> [PROBLEM DETAILS] Write out the text under each of the rows below line for line, without changing anything, and leave out the picture markers.

> [DATA TO USE]
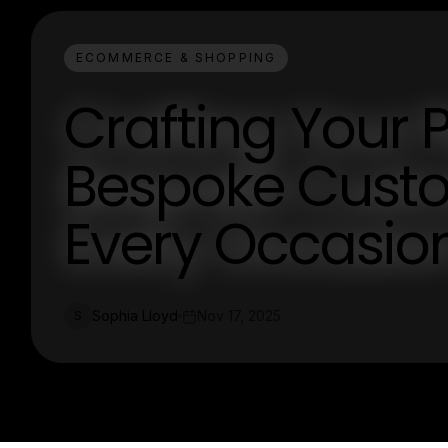
ECOMMERCE & SHOPPING
Crafting Your P
Bespoke Custo
Every Occasio
Sophia Lloyd
Nov 17, 2025
S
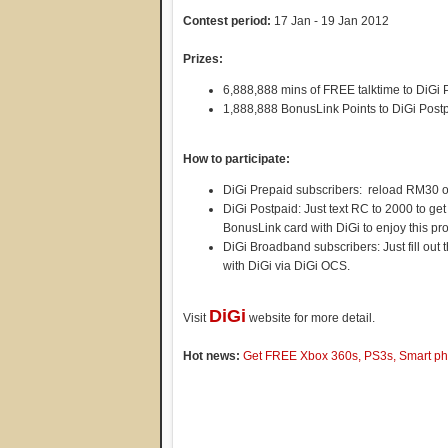
Contest period:
17 Jan - 19 Jan 2012
Prizes:
6,888,888 mins of FREE talktime to DiGi 
1,888,888 BonusLink Points to DiGi Post
How to participate:
DiGi Prepaid subscribers: reload RM30 o
DiGi Postpaid: Just text RC to 2000 to ge
BonusLink card with DiGi to enjoy this pr
DiGi Broadband subscribers: Just fill out
with DiGi via DiGi OCS.
DiGi
Visit
website for more detail.
Hot news:
Get FREE Xbox 360s, PS3s, Smart pho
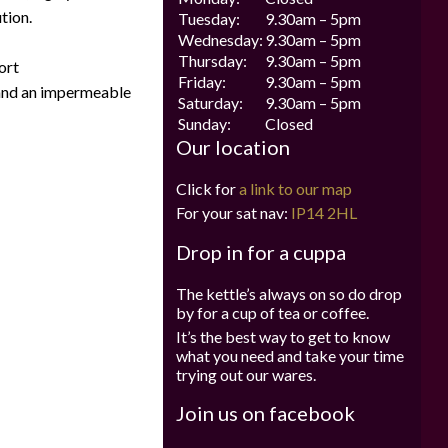
tion.
Tuesday:
9.30am – 5pm
Wednesday:
9.30am – 5pm
Thursday:
9.30am – 5pm
ort
Friday:
9.30am – 5pm
 and an impermeable
Saturday:
9.30am – 5pm
Sunday:
Closed
Our location
Click for
a link to our map
For your sat nav:
IP14 2HL
Drop in for a cuppa
The kettle’s always on so do drop
by for a cup of tea or coffee.
It’s the best way to get to know
what you need and take your time
trying out our wares.
Join us on facebook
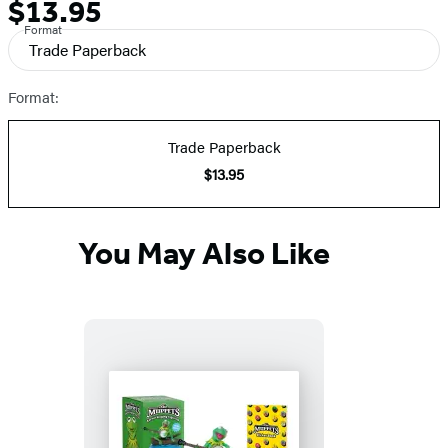
$13.95
Formats
Price
Format
and
Trade Paperback
Prices
Format:
Trade Paperback
$13.95
You May Also Like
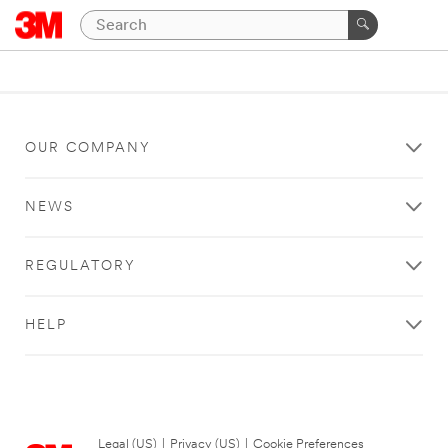
OUR COMPANY
NEWS
REGULATORY
HELP
Legal (US)
|
Privacy (US)
|
Cookie Preferences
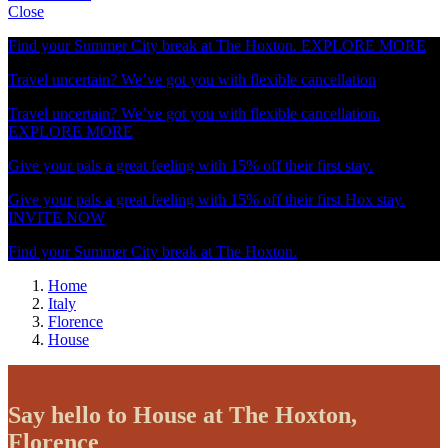
Close
Find your Summer City break at The Hoxton.
EXPLORE MORE
Travel uncertain? We’ve got you with flexible cancellation
Travel uncertain? We’ve got you with flexible cancellation.
EXPLORE MORE
Give your pals a great feeling with 15% off their first stay.
Give your pals a great feeling with 15% off their first Hox stay.
INVITE NOW
Find your Summer City break at The Hoxton.
Home
Italy
Florence
House
Say hello to House at The Hoxton,
Florence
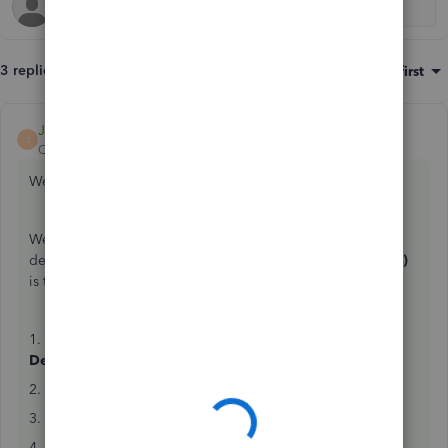
3 replies
Sort by
:
Oldest first
JamesDuanT
ANSWER
J
QuickBooks Team
Forum|Forum|8 years ago
Welcome to QB Community, Cruise.
We can record the customer's advance payment as a bank
deposit. Then, we'll make sure
Accounts Receivable (A/R)
is the affected account.
1. At the top, click the
Create
menu (
+
) and select
Bank
Deposit
.
2. Enter your desired bank account in the
Account
field.
3. Go to the
Add funds to this deposit
section.
4. In the
RECEIVE FROM
column, enter the customer's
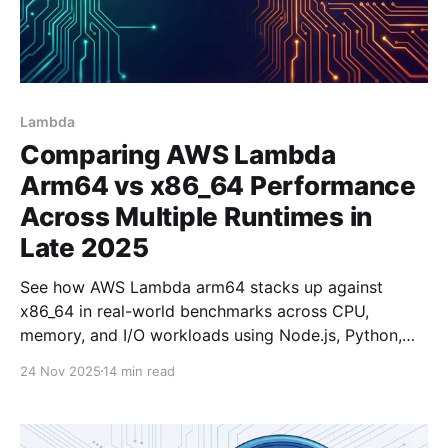
Lambda
Comparing AWS Lambda
Arm64 vs x86_64 Performance
Across Multiple Runtimes in
Late 2025
See how AWS Lambda arm64 stacks up against
x86_64 in real-world benchmarks across CPU,
memory, and I/O workloads using Node.js, Python,
and Rust.
24 Nov 2025
14 min read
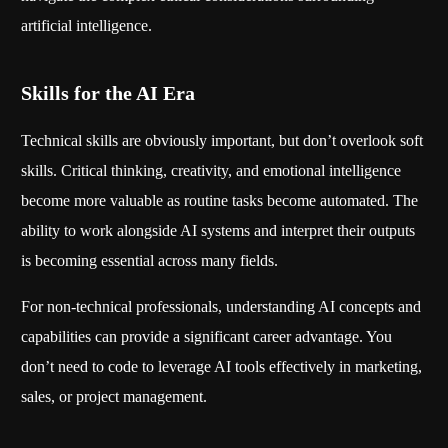
artificial intelligence.
Skills for the AI Era
Technical skills are obviously important, but don’t overlook soft
skills. Critical thinking, creativity, and emotional intelligence
become more valuable as routine tasks become automated. The
ability to work alongside AI systems and interpret their outputs
is becoming essential across many fields.
For non-technical professionals, understanding AI concepts and
capabilities can provide a significant career advantage. You
don’t need to code to leverage AI tools effectively in marketing,
sales, or project management.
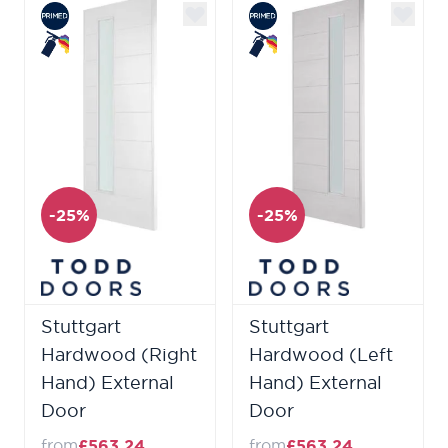
-25%
-25%
Stuttgart
Stuttgart
Hardwood (Right
Hardwood (Left
Hand) External
Hand) External
Door
Door
from
£563.24
from
£563.24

> [TASK RESPONSE]
ECOMMERCE & SHOPPING
Crafting Your P
Bespoke Custo
Every Occasio
Sophia Lloyd
Nov 17, 2025
S
Contest period:
17 Jan - 19 Jan 2012
Prizes:
6,888,888 mins of FREE talktime to DiGi 
1,888,888 BonusLink Points to DiGi Post
How to participate:
DiGi Prepaid subscribers: reload RM30 o
DiGi Postpaid: Just text RC to 2000 to ge
BonusLink card with DiGi to enjoy this pr
DiGi Broadband subscribers: Just fill out
with DiGi via DiGi OCS.
DiGi
Visit
website for more detail.
Hot news:
Get FREE Xbox 360s, PS3s, Smart pho
tion.
Tuesday:
9.30am – 5pm
Wednesday:
9.30am – 5pm
Thursday:
9.30am – 5pm
ort
Friday:
9.30am – 5pm
 and an impermeable
Saturday:
9.30am – 5pm
Sunday:
Closed
Our location
Click for
a link to our map
For your sat nav:
IP14 2HL
Drop in for a cuppa
The kettle’s always on so do drop
by for a cup of tea or coffee.
It’s the best way to get to know
what you need and take your time
trying out our wares.
Join us on facebook
$13.95
Formats
Price
Format
and
Trade Paperback
Prices
Format:
Trade Paperback
$13.95
You May Also Like
OUR COMPANY
NEWS
REGULATORY
HELP
Legal (US)
|
Privacy (US)
|
Cookie Preferences
Close
Find your Summer City break at The Hoxton.
EXPLORE MORE
Travel uncertain? We’ve got you with flexible cancellation
Travel uncertain? We’ve got you with flexible cancellation.
EXPLORE MORE
Give your pals a great feeling with 15% off their first stay.
Give your pals a great feeling with 15% off their first Hox stay.
INVITE NOW
Find your Summer City break at The Hoxton.
Home
Italy
Florence
House
Say hello to House at The Hoxton,
Florence
3 replies
Sort by
:
Oldest first
JamesDuanT
ANSWER
J
QuickBooks Team
Forum|Forum|8 years ago
Welcome to QB Community, Cruise.
We can record the customer's advance payment as a bank
deposit. Then, we'll make sure
Accounts Receivable (A/R)
is the affected account.
1. At the top, click the
Create
menu (
+
) and select
Bank
Deposit
.
2. Enter your desired bank account in the
Account
field.
3. Go to the
Add funds to this deposit
section.
4. In the
RECEIVE FROM
column, enter the customer's
Lambda
Comparing AWS Lambda
Arm64 vs x86_64 Performance
Across Multiple Runtimes in
Late 2025
See how AWS Lambda arm64 stacks up against
x86_64 in real-world benchmarks across CPU,
memory, and I/O workloads using Node.js, Python,
and Rust.
24 Nov 2025
14 min read
artificial intelligence.
Skills for the AI Era
Technical skills are obviously important, but don’t overlook soft
skills. Critical thinking, creativity, and emotional intelligence
become more valuable as routine tasks become automated. The
ability to work alongside AI systems and interpret their outputs
is becoming essential across many fields.
For non-technical professionals, understanding AI concepts and
capabilities can provide a significant career advantage. You
don’t need to code to leverage AI tools effectively in marketing,
sales, or project management.
-25%
-25%
Stuttgart
Stuttgart
Hardwood (Right
Hardwood (Left
Hand) External
Hand) External
Door
Door
from
£563.24
from
£563.24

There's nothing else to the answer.